Après une suspension de 48 heures à la demande de la défense, le procès du général Amadou Haya Sanogo, chef de l’ex-junte malienne (2012-2013) et de 16 autres personnes poursuivies pour « enlèvement, assassinat et complicité d’assassinat », reprend ce vendredi 2 décembre à Sikasso, dans le sud du Mali. L’enjeu de cette journée est d’entrer enfin dans le fond du dossier. Elle risque d’être longue.

A quand le procès des agresseurs des bérets verts et autres ? c’est ce que réclame cette affiche, Sikasso, le 30 novembre 2016.
© AFP

La journée de ce vendredi risque d’être tendue à Sikasso, à la reprise du procès, rapporte notre envoyé spécial. Parmi les avocats de la défense, il y a un groupe de 9 juristes que l’on pourrait qualifier de « faucons de la défense ». Ils sont prêts à ruer dans les brancards et entendent dénoncer « de nombreuses irrégularités et soulever une batterie d’exceptions. En somme faire la preuve que les droits des avocats et des accusés ont été violés. Selon eux, les préparatifs du procès ont été baclés. Celui-ci doit donc être renvoyé à une autre date.

Mais les avocats de la partie civile et le ministère public ne vont pas s’en laisser conter. Il faut rapidement aller au fond du dossier. Il faut que le procès ait lieu, vont-il marteler. Ensuite, la cour prendra sa décision.

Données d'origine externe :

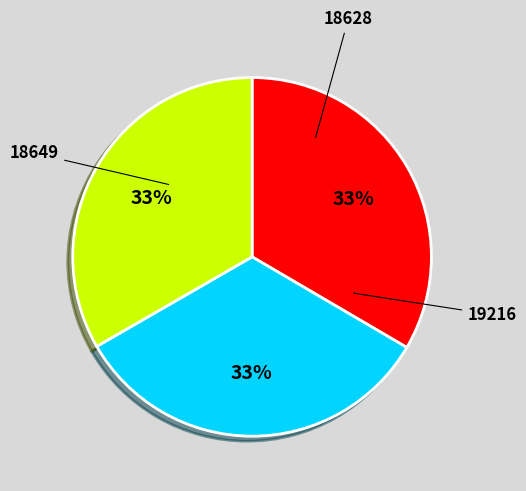

Does any single category account for the majority?

No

En attendant, des habitants de Sikasso commentent abondamment (avec les pour et les contre) le procès du général Amadou Sanogo et de ses 16 co-accusés, poursuivis pour enlèvement, assassinat et complicité d’assassinat. L’ancien meneur du coup d’Etat militaire de mars 2012 comparaît avec les autres prévenus dans l’affaire dite des « bérets rouges ». Les juges devront déterminer son degré d’implication dans le massacre d’une vingtaine de soldats fidèles à l’ancien président Amadou Toumani Touré qui, après leur arrestation pour une tentative de contre-coup d’Etat, avaient été exécutés.